Repeat the records verbatim and leave the pictures out of your copy.

◆ Material supplied ◆
—————

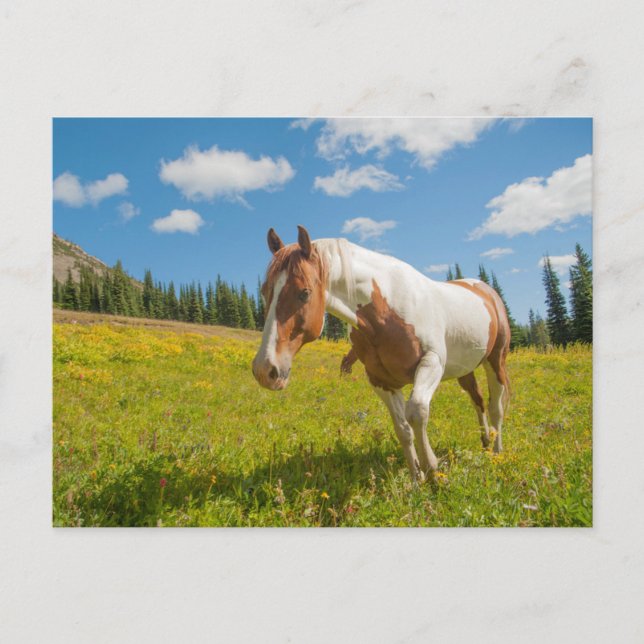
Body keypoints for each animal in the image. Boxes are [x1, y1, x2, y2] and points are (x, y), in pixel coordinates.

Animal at [252, 225, 511, 482]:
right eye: (264, 291)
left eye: (304, 293)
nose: (265, 370)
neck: (385, 313)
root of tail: (487, 291)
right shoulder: (380, 380)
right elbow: (403, 428)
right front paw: (416, 478)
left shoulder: (432, 363)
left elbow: (417, 412)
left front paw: (433, 470)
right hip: (464, 369)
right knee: (478, 400)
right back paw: (485, 442)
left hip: (495, 361)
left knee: (495, 406)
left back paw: (497, 453)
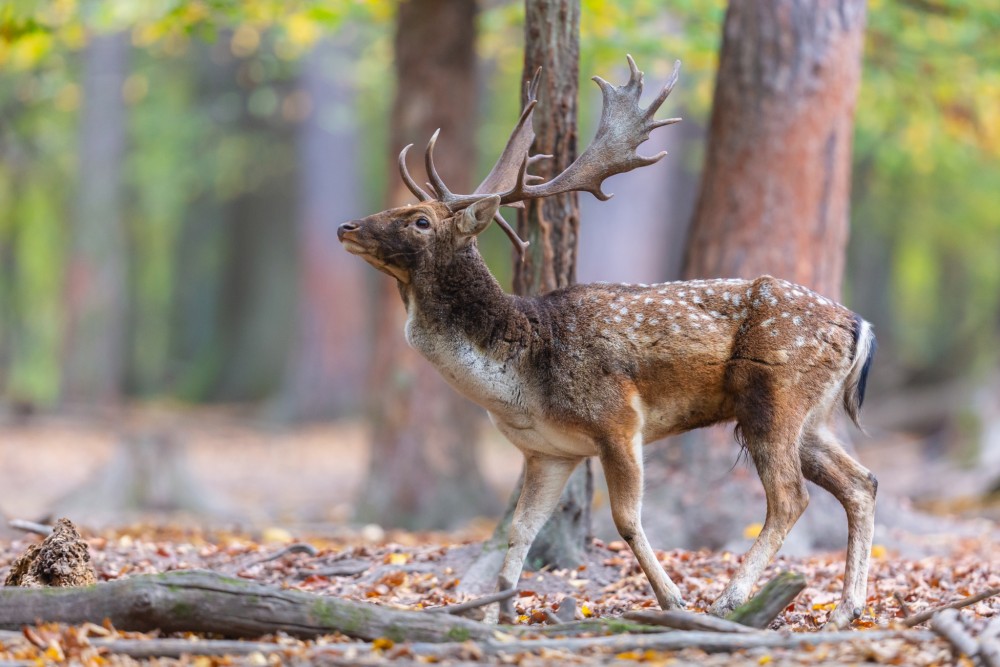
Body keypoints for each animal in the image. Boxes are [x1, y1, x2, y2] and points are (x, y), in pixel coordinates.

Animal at [340, 54, 880, 628]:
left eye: (419, 220)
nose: (347, 227)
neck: (517, 378)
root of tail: (859, 324)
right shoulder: (548, 452)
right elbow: (521, 530)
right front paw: (500, 613)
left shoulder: (618, 419)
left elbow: (624, 520)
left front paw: (671, 600)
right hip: (812, 416)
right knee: (861, 483)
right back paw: (845, 610)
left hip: (774, 396)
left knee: (790, 497)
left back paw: (729, 599)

—————

◆ Reply ◆
Body keypoints for each animal in the image. Boxes are [x1, y1, x2, y2] and points are (x, y), in pixel coordinates.

Animal at [252, 225, 511, 482]:
right eye: (264, 291)
left eye: (304, 293)
nose: (265, 370)
neck: (385, 313)
root of tail: (487, 291)
right shoulder: (380, 380)
right elbow: (403, 428)
right front paw: (416, 478)
left shoulder: (432, 363)
left elbow: (417, 412)
left front paw: (433, 470)
right hip: (464, 369)
right knee: (478, 400)
right back paw: (485, 442)
left hip: (495, 361)
left knee: (495, 406)
left back paw: (497, 453)
Body keypoints for each animal in the image. Boxes are [x1, y1, x2, y2] and points are (x, y), in pixel coordinates.

Animal at [340, 54, 880, 628]:
left eye: (419, 220)
nose: (347, 227)
neck: (517, 378)
root of tail: (859, 324)
right shoulder: (548, 452)
right elbow: (521, 530)
right front paw: (500, 613)
left shoulder: (618, 419)
left elbow: (624, 520)
left front paw: (671, 600)
right hip: (812, 416)
right knee: (861, 483)
right back paw: (845, 610)
left hip: (774, 396)
left knee: (790, 497)
left back paw: (729, 599)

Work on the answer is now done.